▶ _Data extracts_

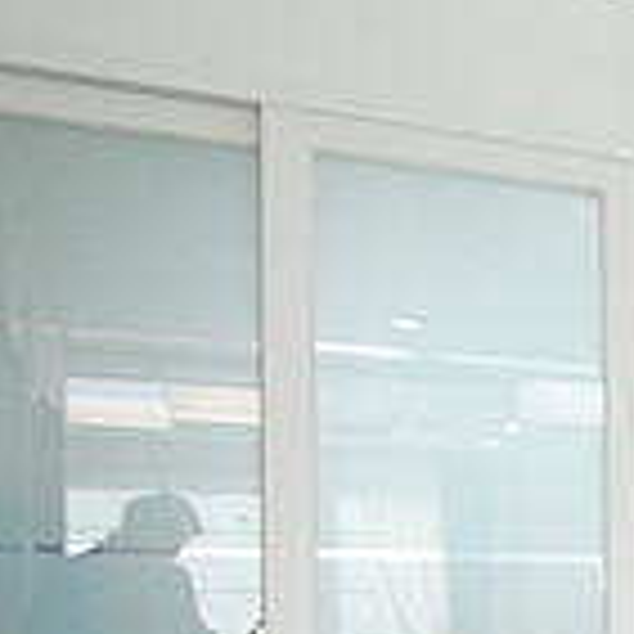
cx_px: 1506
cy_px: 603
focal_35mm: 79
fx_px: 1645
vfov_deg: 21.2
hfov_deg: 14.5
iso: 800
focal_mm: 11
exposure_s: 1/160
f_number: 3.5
==
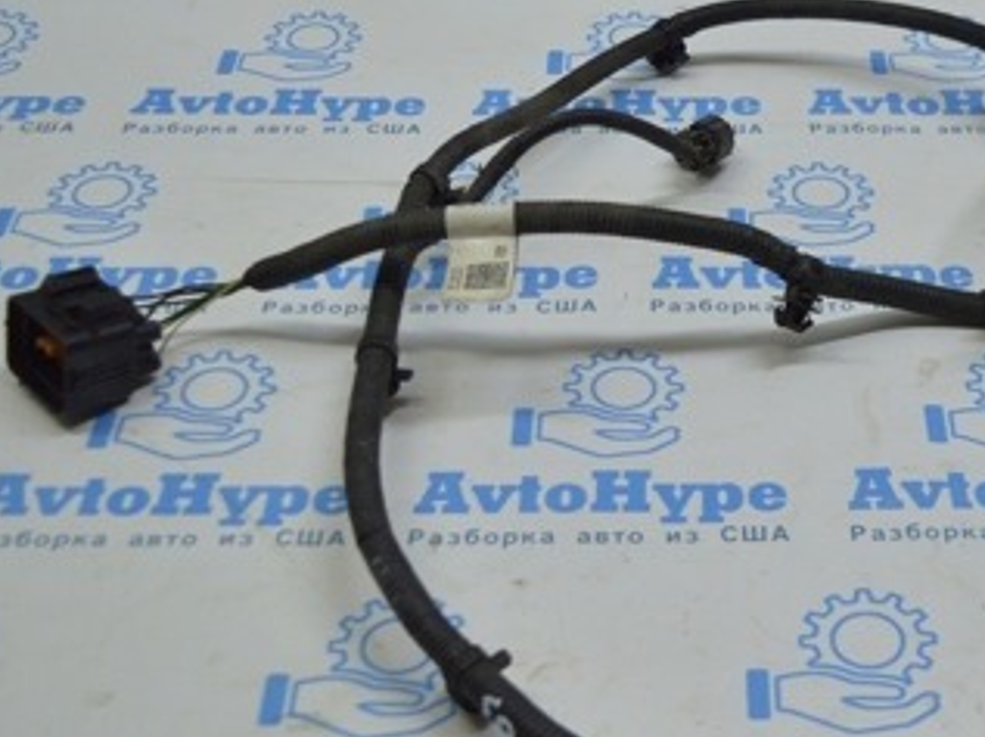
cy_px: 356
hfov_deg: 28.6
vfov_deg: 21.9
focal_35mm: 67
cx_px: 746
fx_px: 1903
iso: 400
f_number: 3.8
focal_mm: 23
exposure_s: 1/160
--
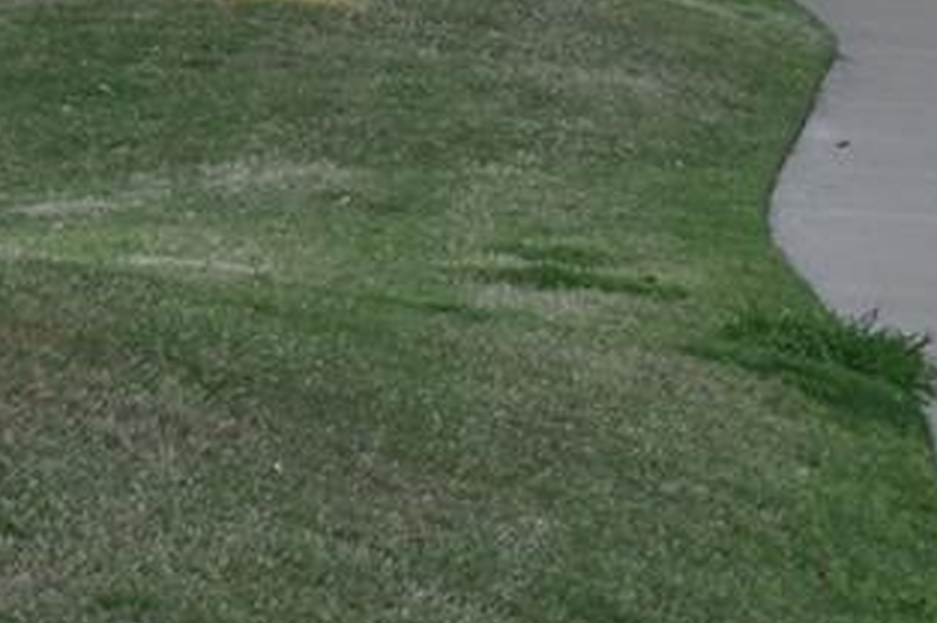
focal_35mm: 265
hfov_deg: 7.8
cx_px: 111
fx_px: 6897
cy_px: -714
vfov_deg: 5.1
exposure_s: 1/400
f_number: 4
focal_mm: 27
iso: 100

▶ _Exercise objective_
What you return must be the lines above that run from the line with "cx_px: 1506" to the line with "f_number: 3.5", inclusive, each copied exactly.

▶ _Answer section_
cx_px: 1506
cy_px: 603
focal_35mm: 79
fx_px: 1645
vfov_deg: 21.2
hfov_deg: 14.5
iso: 800
focal_mm: 11
exposure_s: 1/160
f_number: 3.5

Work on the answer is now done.